Passage:
Corporate dominance in media: killing plurality of expression
Hello and welcome to the latest edition of The Counterbalance. This week, we’re taking a look at the media sector, and studying the consequences of concentrated power during a pivotal time.
Without media pluralism and editorial independence, diversity of voice and expression goes unheard.
“There’s really no such thing as the “voiceless”. There are only the deliberately silenced, or the preferably unheard,” said author Arundhati Roy.
In the UK and far beyond, journalism is under siege. Not only by censorship or authoritarian clampdowns, but by something more quietly corrosive: monopoly power and excessive market concentration.
The UK media landscape has become a textbook case of unchecked corporate power degrading an entire sector. A 2023 report by the Media Reform Coalition revealed that just three companies — DMG Media, News UK, and Reach — now control a staggering 90% of national newspapers. Lord Rothermere and Rupert Murdoch hold controlling shares in the first two companies, respectively.
In the digital sphere, those same three companies dominate over 40% of the top 50 digital news brands, and when it comes to local journalism, the picture is even bleaker. Six companies — according to the same Media Reform Coalition report — own 71% of local publications.
“Media ownership matters because ultimately, money always influences editorial direction — subtly or otherwise,” said Izabella Kaminska, a former Financial Times journalist and founder of The Blindspot, which seeks to reconfigure how journalistic information is organised on the internet.
“However, many arm’s-length protections you build between commercial and editorial departments, the person who pays your salary shapes the culture, sets the incentives, and influences which stories get pursued or buried,” Kaminska added.
The concentrated nature of the media landscape in the UK has also given rise to “news deserts”, a term that describes areas lacking in a dedicated local news outlet.
According to the latest data shared by The Public Interest News Foundation, 4.7 million in the UK live in a news desert, translating to roughly 7% of the country’s population.

Written task: Name every person mentioned by name in the passage on corporate dominance in media.

Material:
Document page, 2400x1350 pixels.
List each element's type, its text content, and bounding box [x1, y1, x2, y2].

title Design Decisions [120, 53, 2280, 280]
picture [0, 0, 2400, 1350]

Written answer: Arundhati Roy, Lord Rothermere, Rupert Murdoch, Izabella Kaminska